Canary Rollout¶

Canary mode resizes a small percentage of pods first, watches them for safety violations, and only proceeds to the full fleet after the observation period passes without issues.

Configuring canary rollout¶

spec:
  cpu:
    maxChangePercent: 50       # max CPU change per resize cycle
  memory:
    maxChangePercent: 30       # max memory change per resize cycle
  updateStrategy:
    type: Canary
    canary:
      percentage: 10          # resize 10% of pods first
      observationPeriod: 30m  # watch canary pods for 30 minutes
      autoPromote: true       # promote to full fleet automatically
    cooldown: 2h
    autoRevert: true

Field	Description
`canary.percentage`	Percentage of eligible pods to resize in the first wave
`canary.observationPeriod`	How long the operator monitors canary pods before proceeding
`canary.autoPromote`	Automatically promote to full fleet after observation passes without reverts (default: false)
`cpu.maxChangePercent`	Maximum CPU change per resize cycle (default 50%)
`memory.maxChangePercent`	Maximum memory change per resize cycle (default 30%)
`cooldown`	Minimum time between successive resize operations
`autoRevert`	Automatically restore original resources on safety violation

Note

At least one pod is always selected, even if percentage would calculate to zero. For a 3-replica Deployment with percentage: 10, one pod is resized.

Step-by-step process¶

Recommendations computed: the estimator chain produces per-container targets based on Prometheus data.
Canary selection: the operator picks ceil(percentage * eligible / 100) pods. Only running pods without an active resize or pending deletion qualify.
In-place resize: the operator calls UpdateResize on each selected pod.
Observation: during observationPeriod, the safety monitor checks for OOMKill, restart spikes, pod NotReady, CPU throttle, and SLO guardrail breaches.
Verdict: if all canary pods remain healthy, the resize is considered successful. If any violation is detected, the operator auto-reverts.
Cooldown: the operator waits for the cooldown duration before the next reconciliation cycle.

Monitoring canary pods¶

The operator tracks which pods were selected for the canary subset in status.canary.pods. You can see the count in kubectl attune status (the CANARY column), or list the exact pod names:

kubectl get attunepolicy my-app -o jsonpath='{.status.canary.pods}' | jq .

Watch resize events:

kubectl get events --field-selector reason=Resized -w

Check which pods have been resized:

kubectl get pods -l app=my-app -o custom-columns=\
NAME:.metadata.name,\
CPU_REQ:.spec.containers[0].resources.requests.cpu,\
MEM_REQ:.spec.containers[0].resources.requests.memory

Handling auto-revert¶

When the safety monitor detects a problem, it reverts the pod's resources and records the event in .status.resizeHistory with result: Reverted.
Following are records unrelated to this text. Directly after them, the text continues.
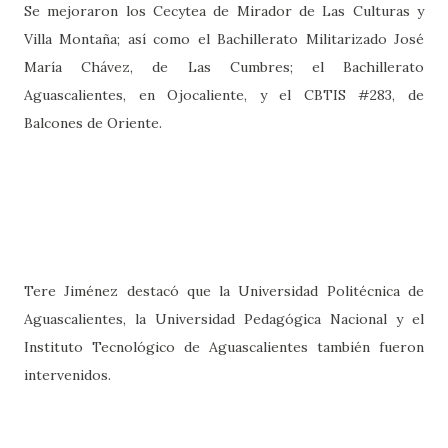
Se mejoraron los Cecytea de Mirador de Las Culturas y
Villa Montaña; así como el Bachillerato Militarizado José
María Chávez, de Las Cumbres; el Bachillerato
Aguascalientes, en Ojocaliente, y el CBTIS #283, de
Balcones de Oriente.
Tere Jiménez destacó que la Universidad Politécnica de
Aguascalientes, la Universidad Pedagógica Nacional y el
Instituto Tecnológico de Aguascalientes también fueron
intervenidos.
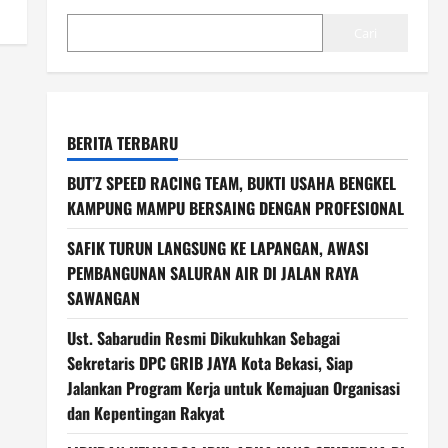
Cari
BERITA TERBARU
BUT’Z SPEED RACING TEAM, BUKTI USAHA BENGKEL
KAMPUNG MAMPU BERSAING DENGAN PROFESIONAL
SAFIK TURUN LANGSUNG KE LAPANGAN, AWASI
PEMBANGUNAN SALURAN AIR DI JALAN RAYA
SAWANGAN
Ust. Sabarudin Resmi Dikukuhkan Sebagai
Sekretaris DPC GRIB JAYA Kota Bekasi, Siap
Jalankan Program Kerja untuk Kemajuan Organisasi
dan Kepentingan Rakyat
kubectl get attunepolicy my-app -o jsonpath='{.status.resizeHistory}' | jq '.[] | select(.result=="Reverted")'

Warning

If you see repeated reverts, review the reason field (oomkill, restart, throttle, slo:<name>, notready) and consider increasing the overhead or adjusting bounds before retrying.

Promoting from canary to full fleet¶

Automatic promotion¶

When autoPromote: true, the operator handles promotion automatically:

After the canary pods pass the observation period with zero reverts, the operator sets status.canary.phase: FullRollout.
On the next reconcile, all eligible pods are resized (same as Auto mode).
If any revert occurs during observation, promotion is blocked and the operator continues resizing only the canary subset.

Check the canary phase:

kubectl get attunepolicy my-app -o jsonpath='{.status.canary.phase}'
# CanaryInProgress -> FullRollout

Spec change resets the canary cycle. If you edit the policy spec (e.g., change percentile or overhead) while a canary cycle is in progress or in FullRollout, the operator resets the observation timer. The new configuration is re-validated from scratch before promotion.

Manual promotion¶

When autoPromote is false (default), promote to Auto mode manually after canary pods have run successfully through multiple cooldown cycles:

kubectl patch attunepolicy my-app --type merge \
  -p '{"spec":{"updateStrategy":{"type":"Auto"}}}'

Or increase the canary percentage gradually:

kubectl patch attunepolicy my-app --type merge \
  -p '{"spec":{"updateStrategy":{"canary":{"percentage":50}}}}'

Rollback¶

To stop all resizing immediately, switch back to Recommend mode:

kubectl patch attunepolicy my-app --type merge \
  -p '{"spec":{"updateStrategy":{"type":"Recommend"}}}'

Tip

Existing pod resources are not reverted when you change modes. Pods keep their current allocations; only future resize operations are affected.